The Tuning Process of Reflective Apertures

A reflective aperture is a front surface concave, or dome shaped mirror in which an aperture effect is created (same thing as in a camera, a “hole” for light passage), along with a reflective effect occuring when a return image of the LED chip is in perfect focus back on the LED chip. The perfect focus occurs at R=1 with R being mirror radius. Since parabolas produce focal points further than R=1, they do not capture as much light. Also, radius is not constant in a parabola, so only part of the mirror can be in focus if this shape were used.

Our eyes are not good enough to see an image in perfect focus on an LED die surface to use the die itself as the only method for alignment/focus. At R=0.9 focus, or R=1.1 focus, you wouldn’t be able to notice that the image was slightly out of focus, since a die is so small, it will look identical and still like a clear square, but not all light will be collimated onto the die. Tilt of the mirror is a problem, even a couple degrees. Centering of the mirror is extremely important, as is mirror distance from the die.

### [DATASET EXCERPTS]
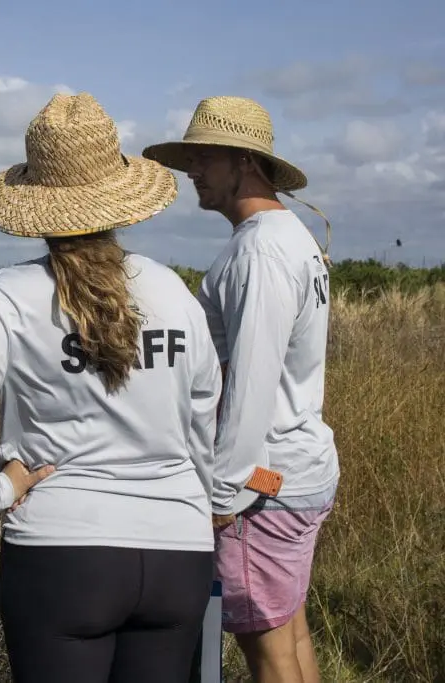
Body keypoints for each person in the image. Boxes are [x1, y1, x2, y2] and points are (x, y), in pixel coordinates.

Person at [0, 92, 223, 682]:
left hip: (63, 555)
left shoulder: (9, 296)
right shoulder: (173, 290)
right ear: (121, 197)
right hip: (180, 551)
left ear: (37, 203)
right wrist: (200, 502)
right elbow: (204, 418)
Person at [142, 95, 339, 683]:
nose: (192, 171)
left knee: (269, 648)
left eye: (203, 158)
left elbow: (250, 382)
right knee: (289, 630)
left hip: (263, 484)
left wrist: (224, 498)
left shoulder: (261, 252)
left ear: (244, 162)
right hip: (292, 471)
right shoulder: (288, 238)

### [LIST OF TASKS]
• A. Translate this sentence from the text on reflective apertures into Spanish: "The perfect focus occurs at R=1 with R being mirror radius."
• B. Answer these questions using the text on reflective apertures.
(i) What kind of mirror is a reflective aperture?
(ii) Why, according to the text, do parabolas not capture as much light?
(iii) At which two focus values would a slightly out-of-focus image go unnoticed?

### [RESPONSES TO THE EXERCISE]
• A. El enfoque perfecto se produce en R=1, siendo R el radio del espejo.

• B.
(i) A front surface concave, or dome shaped, mirror.
(ii) Because they produce focal points further than R=1.
(iii) R=0.9 and R=1.1.